[Instructions for the task] Produce an exact copy of the listing.

[Provided material]

○ ○ ○

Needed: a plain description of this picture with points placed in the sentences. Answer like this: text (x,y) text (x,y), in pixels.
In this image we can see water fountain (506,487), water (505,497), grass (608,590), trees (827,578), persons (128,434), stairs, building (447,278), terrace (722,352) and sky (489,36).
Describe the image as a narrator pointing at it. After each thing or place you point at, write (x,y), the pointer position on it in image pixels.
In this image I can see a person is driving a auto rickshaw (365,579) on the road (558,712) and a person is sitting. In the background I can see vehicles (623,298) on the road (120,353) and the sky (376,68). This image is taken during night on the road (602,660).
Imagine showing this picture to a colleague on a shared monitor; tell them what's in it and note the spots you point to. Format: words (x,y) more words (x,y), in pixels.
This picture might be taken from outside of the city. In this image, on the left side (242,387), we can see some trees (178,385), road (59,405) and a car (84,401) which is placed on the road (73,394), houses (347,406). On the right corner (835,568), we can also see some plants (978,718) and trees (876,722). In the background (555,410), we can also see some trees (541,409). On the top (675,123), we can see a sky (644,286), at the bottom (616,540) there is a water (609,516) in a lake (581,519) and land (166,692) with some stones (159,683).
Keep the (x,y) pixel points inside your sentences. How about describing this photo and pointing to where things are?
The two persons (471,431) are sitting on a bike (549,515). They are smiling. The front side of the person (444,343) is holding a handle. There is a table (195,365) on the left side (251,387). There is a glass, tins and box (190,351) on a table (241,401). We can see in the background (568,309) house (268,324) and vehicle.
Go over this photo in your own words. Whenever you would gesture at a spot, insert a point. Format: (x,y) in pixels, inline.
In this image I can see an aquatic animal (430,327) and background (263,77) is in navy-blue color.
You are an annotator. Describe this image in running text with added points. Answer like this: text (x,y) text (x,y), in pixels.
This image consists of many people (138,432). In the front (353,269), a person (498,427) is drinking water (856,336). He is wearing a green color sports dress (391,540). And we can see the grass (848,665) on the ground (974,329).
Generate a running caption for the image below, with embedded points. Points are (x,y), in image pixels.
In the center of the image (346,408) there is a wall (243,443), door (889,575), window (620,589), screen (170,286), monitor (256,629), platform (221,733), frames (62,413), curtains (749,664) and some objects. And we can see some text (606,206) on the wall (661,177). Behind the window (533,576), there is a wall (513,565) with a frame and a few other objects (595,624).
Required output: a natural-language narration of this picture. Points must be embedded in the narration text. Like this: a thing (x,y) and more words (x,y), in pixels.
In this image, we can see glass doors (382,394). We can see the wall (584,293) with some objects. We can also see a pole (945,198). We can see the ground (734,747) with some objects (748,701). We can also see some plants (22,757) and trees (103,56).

○ ○ ○

[Expected answer]
Needed: a plain description of this picture with points placed in the sentences. Answer like this: text (x,y) text (x,y), in pixels.
In this image we can see water fountain (506,487), water (505,497), grass (608,590), trees (827,578), persons (128,434), stairs, building (447,278), terrace (722,352) and sky (489,36).
Describe the image as a narrator pointing at it. After each thing or place you point at, write (x,y), the pointer position on it in image pixels.
In this image I can see a person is driving a auto rickshaw (365,579) on the road (558,712) and a person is sitting. In the background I can see vehicles (623,298) on the road (120,353) and the sky (376,68). This image is taken during night on the road (602,660).
Imagine showing this picture to a colleague on a shared monitor; tell them what's in it and note the spots you point to. Format: words (x,y) more words (x,y), in pixels.
This picture might be taken from outside of the city. In this image, on the left side (242,387), we can see some trees (178,385), road (59,405) and a car (84,401) which is placed on the road (73,394), houses (347,406). On the right corner (835,568), we can also see some plants (978,718) and trees (876,722). In the background (555,410), we can also see some trees (541,409). On the top (675,123), we can see a sky (644,286), at the bottom (616,540) there is a water (609,516) in a lake (581,519) and land (166,692) with some stones (159,683).
Keep the (x,y) pixel points inside your sentences. How about describing this photo and pointing to where things are?
The two persons (471,431) are sitting on a bike (549,515). They are smiling. The front side of the person (444,343) is holding a handle. There is a table (195,365) on the left side (251,387). There is a glass, tins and box (190,351) on a table (241,401). We can see in the background (568,309) house (268,324) and vehicle.
Go over this photo in your own words. Whenever you would gesture at a spot, insert a point. Format: (x,y) in pixels, inline.
In this image I can see an aquatic animal (430,327) and background (263,77) is in navy-blue color.
You are an annotator. Describe this image in running text with added points. Answer like this: text (x,y) text (x,y), in pixels.
This image consists of many people (138,432). In the front (353,269), a person (498,427) is drinking water (856,336). He is wearing a green color sports dress (391,540). And we can see the grass (848,665) on the ground (974,329).
Generate a running caption for the image below, with embedded points. Points are (x,y), in image pixels.
In the center of the image (346,408) there is a wall (243,443), door (889,575), window (620,589), screen (170,286), monitor (256,629), platform (221,733), frames (62,413), curtains (749,664) and some objects. And we can see some text (606,206) on the wall (661,177). Behind the window (533,576), there is a wall (513,565) with a frame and a few other objects (595,624).
Required output: a natural-language narration of this picture. Points must be embedded in the narration text. Like this: a thing (x,y) and more words (x,y), in pixels.
In this image, we can see glass doors (382,394). We can see the wall (584,293) with some objects. We can also see a pole (945,198). We can see the ground (734,747) with some objects (748,701). We can also see some plants (22,757) and trees (103,56).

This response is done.